Un día, mientras revisaba Netflix, me sugirieron la serie “Street Food Asia” y allí apareció mi musa, “Mbah Satinem”, una mujer que vendía postres en una esquina de la calle. Mbah Satinem era un verdadero tesoro; su piel quemada por el sol, sus arrugas, su cuerpo deformado por el paso del tiempo y sus manos de esfuerzo mostraban su felicidad al cocinar y vender su comida. Ella encarnaba la idea de que en la imperfección se encuentra la sublime perfección.
Quería mostrar al mundo ese sentimiento de plenitud, ese instante en el que te das cuenta de que eres feliz y tu cuerpo lo siente.

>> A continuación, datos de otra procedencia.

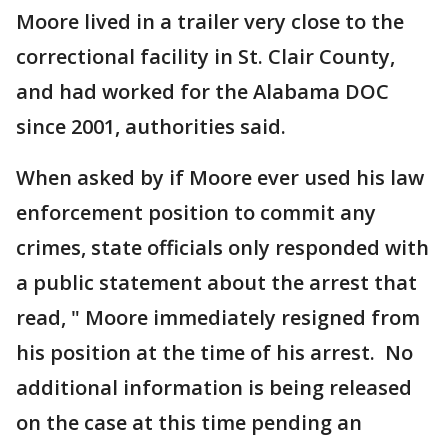
Moore lived in a trailer very close to the
correctional facility in St. Clair County,
and had worked for the Alabama DOC
since 2001, authorities said.
When asked by if Moore ever used his law
enforcement position to commit any
crimes, state officials only responded with
a public statement about the arrest that
read, " Moore immediately resigned from
his position at the time of his arrest. No
additional information is being released
on the case at this time pending an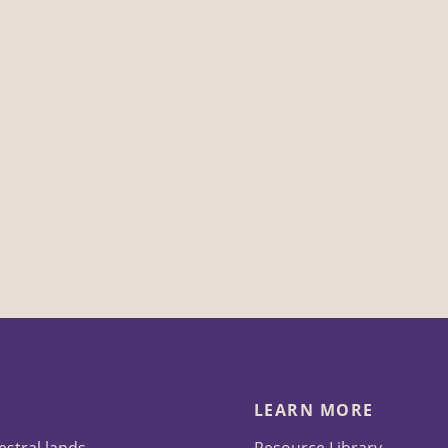
LEARN MORE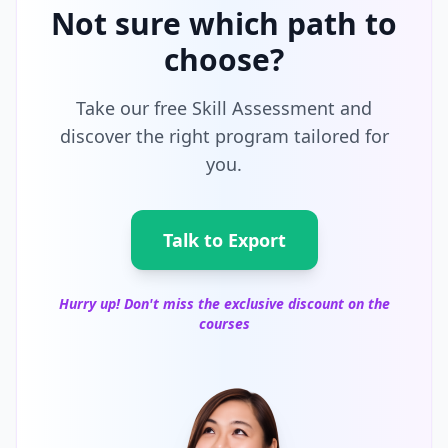
Not sure which path to
choose?
Take our free Skill Assessment and
discover the right program tailored for
you.
Talk to Export
Hurry up! Don't miss the exclusive discount on the
courses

Ese segundo lo inmortalicé en “Tesoro callejero”. No solo capturé su rostro, sino también sus manos, las más bellas del mundo, y su actitud frente a la vida mientras ofrecía su “tesoro” culinario.
Este proyecto marcó el inicio de mi pasión por lo sublime y etéreo de los estados de ánimo, las sensaciones y las emociones, y cómo se encarnan en el cuerpo. “Tesoro callejero” fue el primer esbozo de lo que se convertiría en mi pasión por el lenguaje ancestral del arte textil.